Brans-Dicke gravity with a cosmological constant smoothes out $Λ$CDM tensions
Joan Sola, Adria Gomez-Valent, Javier de Cruz Perez, Cristian Moreno-Pulido
TL;DR
The paper tests Brans-Dicke gravity with a cosmological constant (BD-ΛCDM) against modern cosmological data to see if a slowly evolving gravitational coupling can alleviate ΛCDM tensions. By formulating BD in both the fundamental and GR frames and incorporating linear perturbations, the authors fit BD-ΛCDM to Planck 2015 likelihood data plus diverse large-scale structure and distance measurements. They find that BD-ΛCDM provides a better fit than ΛCDM, yields a mild quintessence-like effective EoS near today, and significantly reduces the H0 tension while keeping σ8 in a compatible range. The work demonstrates that an evolving G(t) in BD gravity can reconcile key observables without introducing new exotic components, and it makes concrete predictions for the late-time behavior of the universe and the gravitational coupling.
Abstract
We analyze Brans-Dicke gravity with a cosmological constant, $Λ$, and cold dark matter (BD-$Λ$CDM for short) in the light of the latest cosmological observations on distant supernovae, Hubble rate measurements at different redshifts, baryonic acoustic oscillations, large scale structure formation data, gravitational weak-lensing and the cosmic microwave background under full Planck 2015 CMB likelihood.

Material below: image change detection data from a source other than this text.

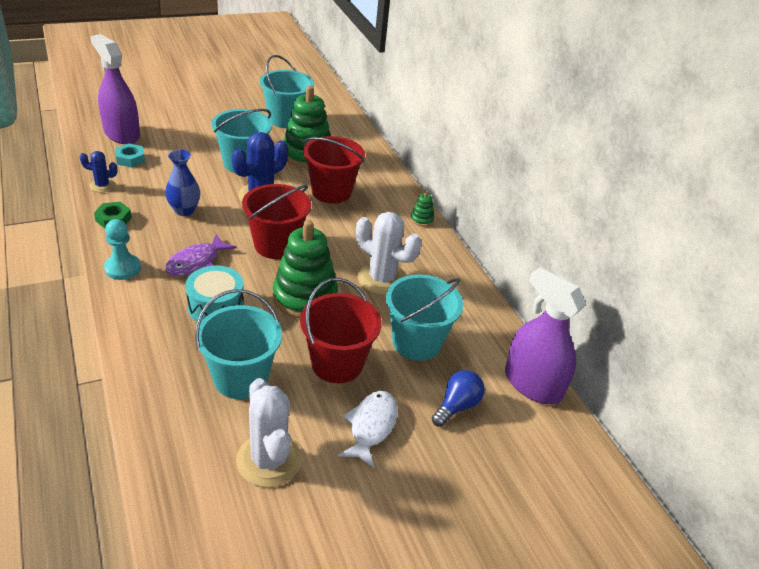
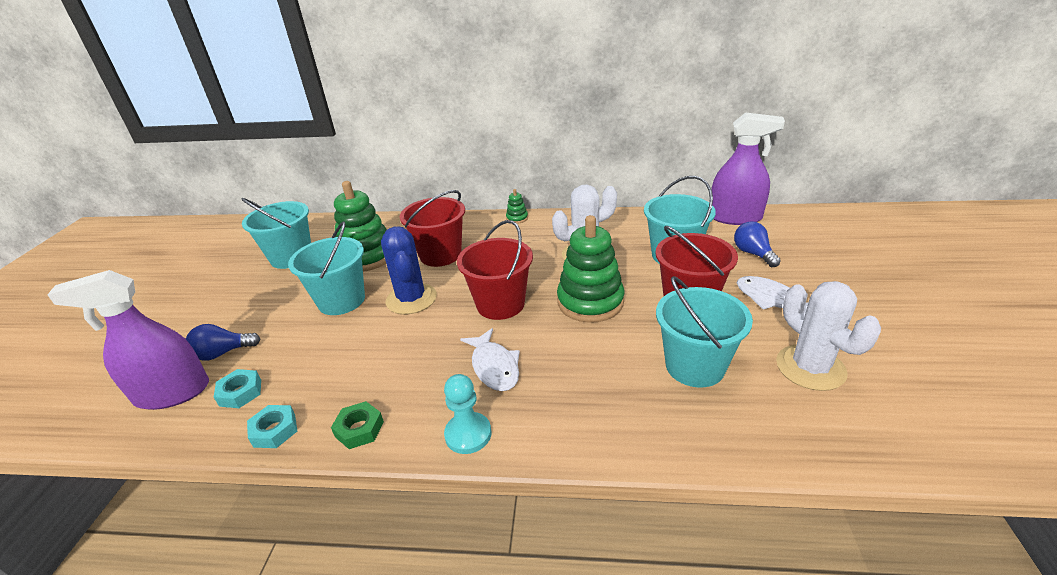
camera: 55 degrees left, 5 degrees down
(102, 185) = (274, 430): blue cactus -> turquoise nut
(164, 136) = (223, 353): none -> blue light bulb
(184, 210) = (392, 360): blue vase -> none
(196, 262) = (494, 367): purple fish -> white fish
(216, 306) = (578, 364): turquoise drum -> none
(269, 460) = (810, 368): white cactus -> white cactus turned 60 degrees clockwise
(532, 384) = (735, 217): purple spray bottle -> purple spray bottle turned 150 degrees counterclockwise

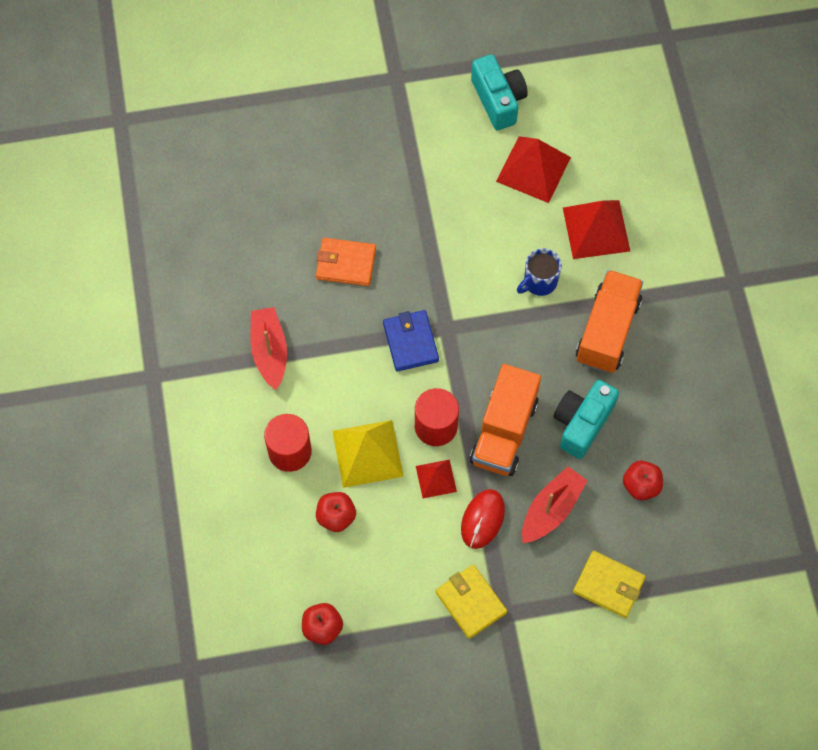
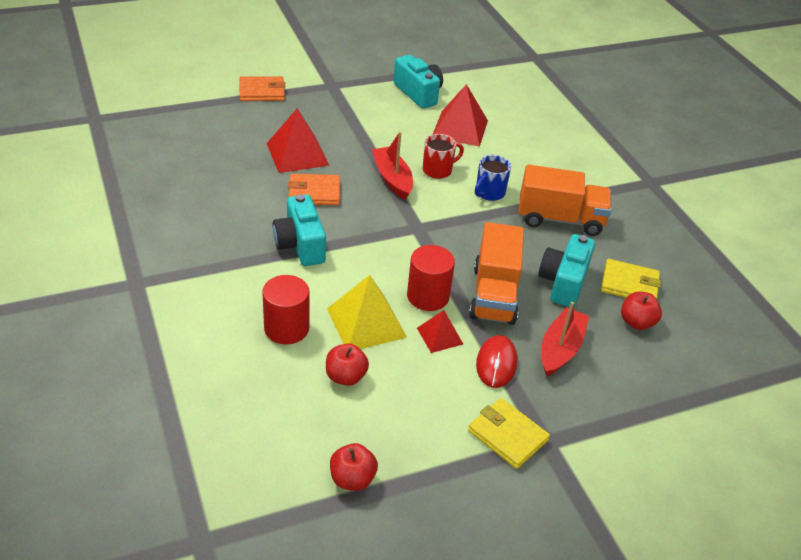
camera: 15 degrees left, 25 degrees down
(269, 351) = (253, 256): red boat -> red boat (392, 179)
(311, 84) = (262, 92): none -> orange wallet
(319, 341) = (300, 245): none -> turquoise camera
(411, 342) = (387, 239): blue wallet -> none
(490, 240) = (438, 170): none -> red mug
(596, 229) = (524, 159): red pyramid -> red pyramid (297, 154)
(607, 331) = (560, 219): orange truck -> orange truck turned 90 degrees clockwise
(608, 585) = (641, 404): yellow wallet -> yellow wallet (629, 284)

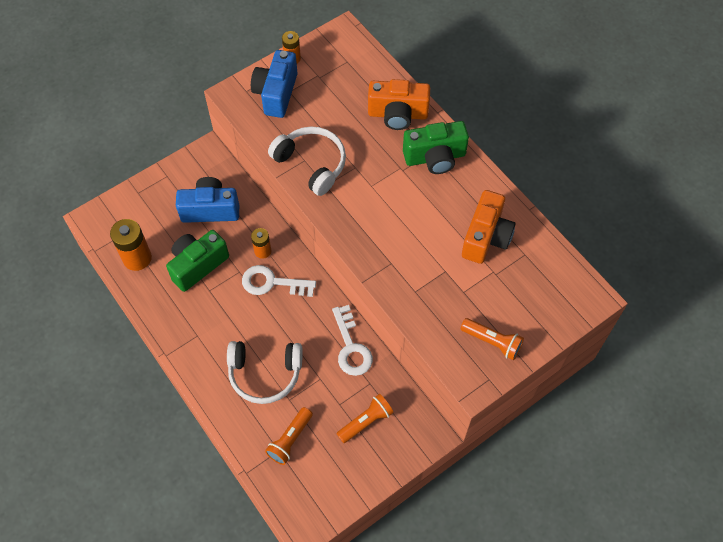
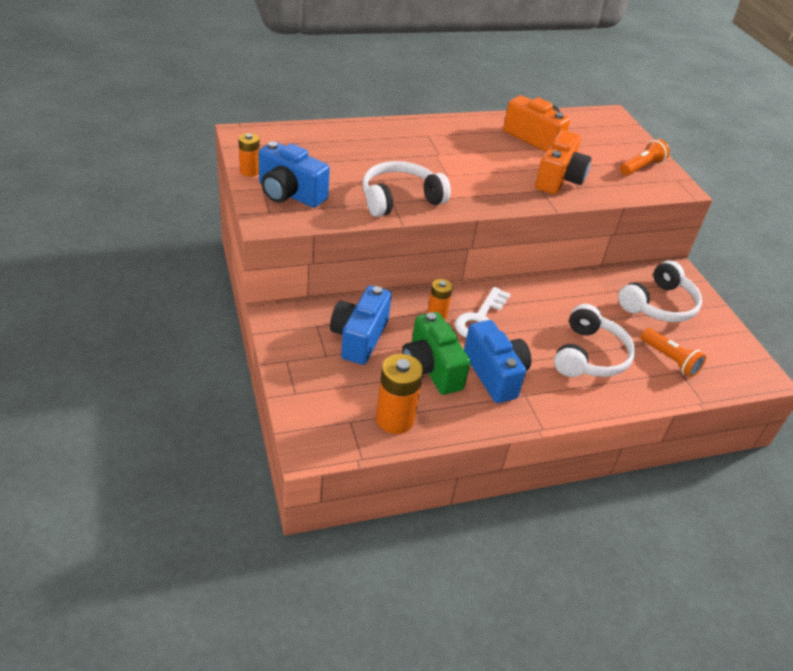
camera: 75 degrees left, 20 degrees down
(210, 309) = (495, 374): none -> blue camera
(351, 347) = (575, 289): white key -> none
(366, 421) = (658, 304): orange flashlight -> white headphones
(397, 114) = (372, 137): orange camera -> orange camera (559, 179)
(435, 157) = (435, 135): green camera -> none

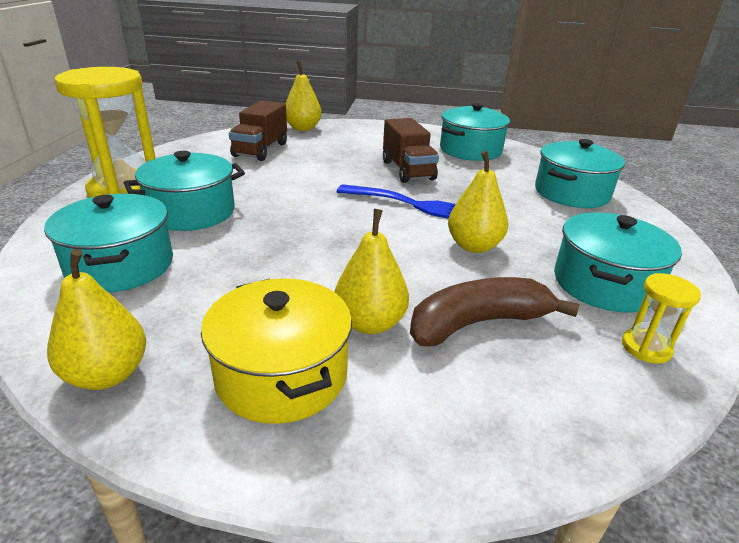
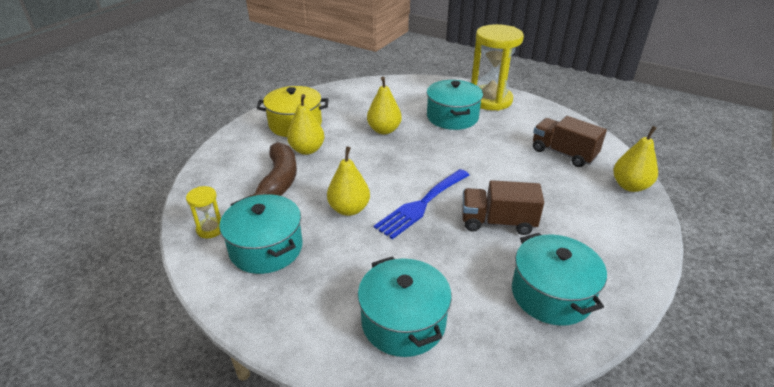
camera: 115 degrees right, 5 degrees up
(107, 374) = (326, 94): yellow pear -> yellow pear (384, 130)
(120, 265) = (402, 97): turquoise pot -> none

Our analysis includes both the background and perturbations equations. We find that BD-$Λ$CDM is observationally favored as compared to the concordance $Λ$CDM model, which is traditionally defined within General Relativity (GR). In particular, some well-known persisting tensions of the $Λ$CDM with the data, such as the excess in the mass fluctuation amplitude $σ_8$ and specially the acute $H_0$-tension with the local measurements, essentially disappear in this context. Furthermore, viewed from the GR standpoint, BD-$Λ$CDM cosmology mimics quintessence at $\gtrsim3σ$ c.l. near our time.